[Records from a dataset]
══════
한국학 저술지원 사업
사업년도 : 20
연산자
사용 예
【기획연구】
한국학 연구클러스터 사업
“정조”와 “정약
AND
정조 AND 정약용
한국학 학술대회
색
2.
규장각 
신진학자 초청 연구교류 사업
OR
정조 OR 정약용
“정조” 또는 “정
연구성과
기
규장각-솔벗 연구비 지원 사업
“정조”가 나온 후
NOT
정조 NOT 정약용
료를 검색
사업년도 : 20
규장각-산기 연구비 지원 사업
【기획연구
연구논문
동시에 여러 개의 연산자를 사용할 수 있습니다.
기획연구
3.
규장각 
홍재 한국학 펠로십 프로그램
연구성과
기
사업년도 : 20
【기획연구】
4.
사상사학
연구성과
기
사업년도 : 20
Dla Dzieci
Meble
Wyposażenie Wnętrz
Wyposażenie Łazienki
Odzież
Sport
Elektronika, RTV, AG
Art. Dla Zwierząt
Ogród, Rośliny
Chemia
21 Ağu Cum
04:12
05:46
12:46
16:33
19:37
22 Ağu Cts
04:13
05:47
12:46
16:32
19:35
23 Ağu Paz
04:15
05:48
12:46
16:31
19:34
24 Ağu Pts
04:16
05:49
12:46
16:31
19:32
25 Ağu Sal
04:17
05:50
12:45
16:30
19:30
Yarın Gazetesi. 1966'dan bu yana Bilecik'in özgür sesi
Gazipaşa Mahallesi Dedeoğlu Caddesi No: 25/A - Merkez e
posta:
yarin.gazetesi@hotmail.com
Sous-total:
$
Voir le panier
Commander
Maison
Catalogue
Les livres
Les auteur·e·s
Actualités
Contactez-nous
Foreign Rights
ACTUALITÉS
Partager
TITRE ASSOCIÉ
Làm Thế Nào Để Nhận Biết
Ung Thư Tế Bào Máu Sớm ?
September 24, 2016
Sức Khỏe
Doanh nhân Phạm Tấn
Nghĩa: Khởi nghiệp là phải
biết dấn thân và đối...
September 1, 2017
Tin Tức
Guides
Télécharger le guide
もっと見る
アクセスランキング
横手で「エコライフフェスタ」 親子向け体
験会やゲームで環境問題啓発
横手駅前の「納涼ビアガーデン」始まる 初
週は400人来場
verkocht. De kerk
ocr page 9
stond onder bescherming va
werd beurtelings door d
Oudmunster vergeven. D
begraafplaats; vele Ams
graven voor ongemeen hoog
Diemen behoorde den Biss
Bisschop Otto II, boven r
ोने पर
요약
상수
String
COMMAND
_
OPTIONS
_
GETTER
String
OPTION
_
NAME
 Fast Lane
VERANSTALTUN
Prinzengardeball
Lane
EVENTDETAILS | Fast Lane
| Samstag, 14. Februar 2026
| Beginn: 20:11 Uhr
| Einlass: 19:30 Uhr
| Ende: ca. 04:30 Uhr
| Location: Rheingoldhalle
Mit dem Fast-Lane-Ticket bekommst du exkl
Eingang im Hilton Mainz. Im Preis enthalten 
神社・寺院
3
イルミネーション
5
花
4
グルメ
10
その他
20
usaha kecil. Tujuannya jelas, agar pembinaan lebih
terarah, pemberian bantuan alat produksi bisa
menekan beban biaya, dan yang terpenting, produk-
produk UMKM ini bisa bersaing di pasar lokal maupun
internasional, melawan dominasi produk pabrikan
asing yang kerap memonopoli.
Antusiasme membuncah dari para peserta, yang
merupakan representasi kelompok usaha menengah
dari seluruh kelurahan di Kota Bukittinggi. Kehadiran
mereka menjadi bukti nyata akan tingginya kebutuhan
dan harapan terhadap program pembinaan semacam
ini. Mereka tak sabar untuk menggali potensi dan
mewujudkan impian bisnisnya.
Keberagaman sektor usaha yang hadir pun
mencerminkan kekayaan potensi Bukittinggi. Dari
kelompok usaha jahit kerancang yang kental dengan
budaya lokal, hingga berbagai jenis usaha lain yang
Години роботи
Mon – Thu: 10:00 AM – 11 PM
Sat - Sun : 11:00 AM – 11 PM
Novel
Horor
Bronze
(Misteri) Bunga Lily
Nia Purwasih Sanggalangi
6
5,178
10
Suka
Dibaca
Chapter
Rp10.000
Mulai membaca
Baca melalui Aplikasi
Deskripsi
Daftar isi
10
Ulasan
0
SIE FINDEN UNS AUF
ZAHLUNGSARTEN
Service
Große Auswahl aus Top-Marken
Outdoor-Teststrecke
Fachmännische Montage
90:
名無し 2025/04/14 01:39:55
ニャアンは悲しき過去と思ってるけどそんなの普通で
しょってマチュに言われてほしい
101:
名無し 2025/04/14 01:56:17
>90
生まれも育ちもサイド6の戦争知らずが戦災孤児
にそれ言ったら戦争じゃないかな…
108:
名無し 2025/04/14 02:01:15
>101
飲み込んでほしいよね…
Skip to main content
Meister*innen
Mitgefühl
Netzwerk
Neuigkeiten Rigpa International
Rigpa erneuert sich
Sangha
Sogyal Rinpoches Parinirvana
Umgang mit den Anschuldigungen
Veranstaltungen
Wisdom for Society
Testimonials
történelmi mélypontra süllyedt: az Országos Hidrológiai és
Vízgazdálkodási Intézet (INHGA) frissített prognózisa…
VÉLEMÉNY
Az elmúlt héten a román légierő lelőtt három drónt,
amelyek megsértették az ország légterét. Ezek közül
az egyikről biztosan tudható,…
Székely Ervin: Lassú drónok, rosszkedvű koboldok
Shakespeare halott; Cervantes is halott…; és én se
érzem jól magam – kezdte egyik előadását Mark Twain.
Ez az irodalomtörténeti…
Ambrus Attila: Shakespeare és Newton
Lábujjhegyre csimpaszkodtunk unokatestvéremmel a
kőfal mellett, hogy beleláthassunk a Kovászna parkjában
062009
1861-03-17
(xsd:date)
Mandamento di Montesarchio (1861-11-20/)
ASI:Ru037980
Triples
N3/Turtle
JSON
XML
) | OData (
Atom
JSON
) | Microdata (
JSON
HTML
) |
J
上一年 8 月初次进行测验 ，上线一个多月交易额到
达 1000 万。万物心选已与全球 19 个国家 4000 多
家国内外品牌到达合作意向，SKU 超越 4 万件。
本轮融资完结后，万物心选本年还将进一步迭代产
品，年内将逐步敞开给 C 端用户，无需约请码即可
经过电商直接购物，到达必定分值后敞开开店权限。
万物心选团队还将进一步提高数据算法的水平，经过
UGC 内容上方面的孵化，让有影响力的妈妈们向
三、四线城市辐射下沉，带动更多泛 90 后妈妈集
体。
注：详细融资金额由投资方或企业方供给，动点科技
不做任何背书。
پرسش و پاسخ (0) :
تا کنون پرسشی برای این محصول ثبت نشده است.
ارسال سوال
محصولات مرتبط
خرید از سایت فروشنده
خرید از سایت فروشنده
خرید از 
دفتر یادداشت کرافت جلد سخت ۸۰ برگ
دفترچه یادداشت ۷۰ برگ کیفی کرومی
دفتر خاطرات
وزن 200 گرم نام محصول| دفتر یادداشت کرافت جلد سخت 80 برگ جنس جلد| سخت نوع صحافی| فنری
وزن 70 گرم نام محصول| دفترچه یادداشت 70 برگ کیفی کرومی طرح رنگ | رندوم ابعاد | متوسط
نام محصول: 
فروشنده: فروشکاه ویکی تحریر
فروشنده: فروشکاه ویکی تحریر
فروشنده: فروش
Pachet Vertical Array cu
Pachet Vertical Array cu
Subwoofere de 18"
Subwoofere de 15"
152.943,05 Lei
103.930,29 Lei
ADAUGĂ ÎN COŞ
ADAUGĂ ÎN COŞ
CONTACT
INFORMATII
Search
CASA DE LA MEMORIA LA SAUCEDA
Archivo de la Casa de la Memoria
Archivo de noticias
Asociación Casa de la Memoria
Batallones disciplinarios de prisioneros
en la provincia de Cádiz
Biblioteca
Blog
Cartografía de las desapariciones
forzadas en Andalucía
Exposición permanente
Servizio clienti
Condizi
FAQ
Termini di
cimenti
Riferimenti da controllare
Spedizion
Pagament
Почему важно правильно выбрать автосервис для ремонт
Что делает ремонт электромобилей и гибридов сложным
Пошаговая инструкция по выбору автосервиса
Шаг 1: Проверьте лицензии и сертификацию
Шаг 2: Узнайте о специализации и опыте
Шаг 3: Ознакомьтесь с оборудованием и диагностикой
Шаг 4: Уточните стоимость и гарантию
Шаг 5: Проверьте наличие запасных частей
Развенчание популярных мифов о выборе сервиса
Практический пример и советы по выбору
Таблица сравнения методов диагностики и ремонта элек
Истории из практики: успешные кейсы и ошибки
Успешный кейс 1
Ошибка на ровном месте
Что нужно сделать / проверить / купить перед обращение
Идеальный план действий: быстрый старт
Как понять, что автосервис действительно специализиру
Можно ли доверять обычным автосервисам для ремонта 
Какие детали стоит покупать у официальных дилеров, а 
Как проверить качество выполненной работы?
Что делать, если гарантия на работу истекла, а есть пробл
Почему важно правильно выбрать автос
══════
Begin with the line above that has "Archivo de la Casa de la Memoria" and continue through the line that has "Практический пример и советы по выбору", setting each one down exactly. Stop there.

▶ Written answer
Archivo de la Casa de la Memoria
Archivo de noticias
Asociación Casa de la Memoria
Batallones disciplinarios de prisioneros
en la provincia de Cádiz
Biblioteca
Blog
Cartografía de las desapariciones
forzadas en Andalucía
Exposición permanente
Servizio clienti
Condizi
FAQ
Termini di
cimenti
Riferimenti da controllare
Spedizion
Pagament
Почему важно правильно выбрать автосервис для ремонт
Что делает ремонт электромобилей и гибридов сложным
Пошаговая инструкция по выбору автосервиса
Шаг 1: Проверьте лицензии и сертификацию
Шаг 2: Узнайте о специализации и опыте
Шаг 3: Ознакомьтесь с оборудованием и диагностикой
Шаг 4: Уточните стоимость и гарантию
Шаг 5: Проверьте наличие запасных частей
Развенчание популярных мифов о выборе сервиса
Практический пример и советы по выбору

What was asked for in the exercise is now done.